**Task to complete**:
Extract the rows beginning with the line that contains "Is the sum of VERB and XX greater than half?" and continuing through the line that contains "LuasTanah, NJOP_Tanah, Luas", including both, and reproduce them without alteration.

**The data**:

Segment Open

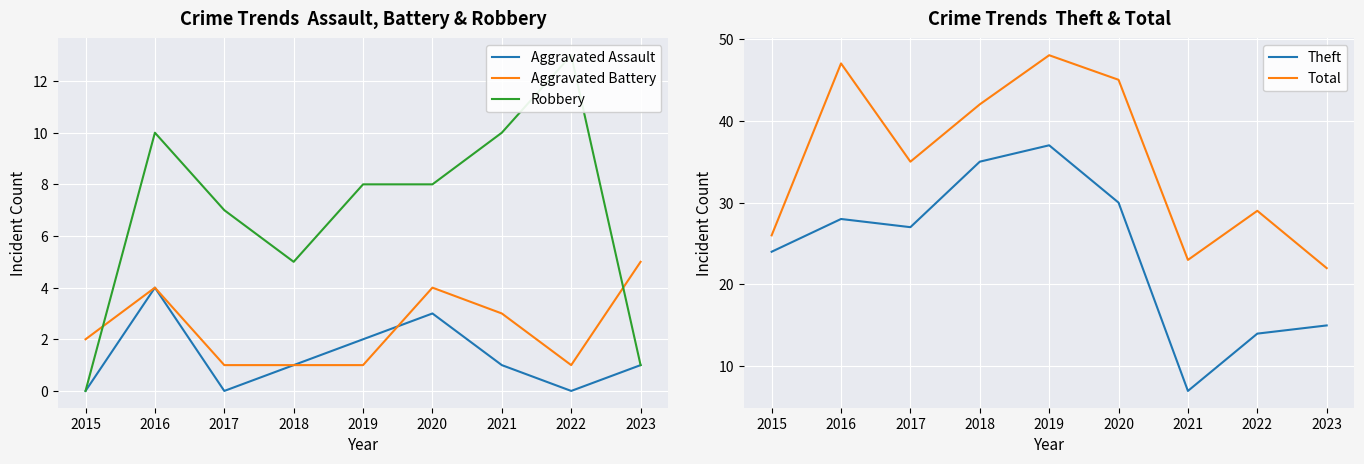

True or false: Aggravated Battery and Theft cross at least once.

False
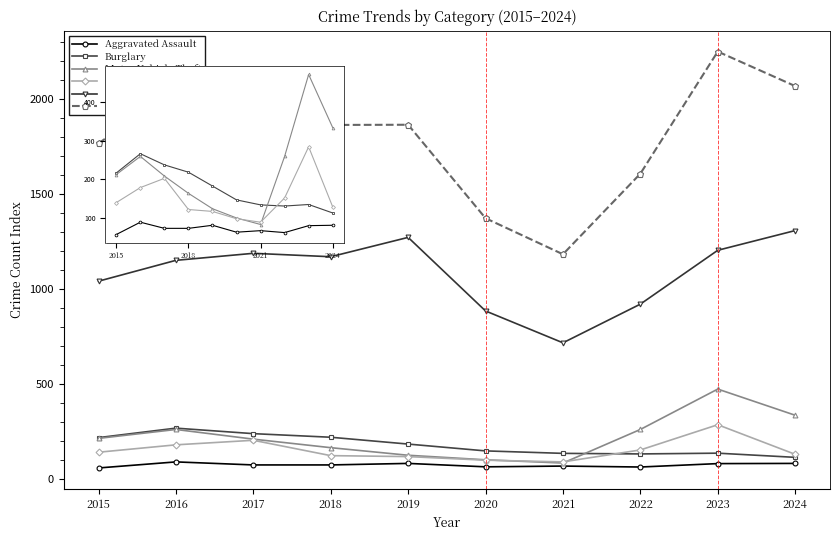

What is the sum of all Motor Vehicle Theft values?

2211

Segment Closed
Segment Open

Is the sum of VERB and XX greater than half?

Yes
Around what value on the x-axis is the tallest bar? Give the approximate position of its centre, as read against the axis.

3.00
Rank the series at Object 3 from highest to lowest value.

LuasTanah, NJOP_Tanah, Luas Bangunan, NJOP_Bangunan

Segment Closed

**Response area**:
Is the sum of VERB and XX greater than half?

Yes
Around what value on the x-axis is the tallest bar? Give the approximate position of its centre, as read against the axis.

3.00
Rank the series at Object 3 from highest to lowest value.

LuasTanah, NJOP_Tanah, Luas Bangunan, NJOP_Bangunan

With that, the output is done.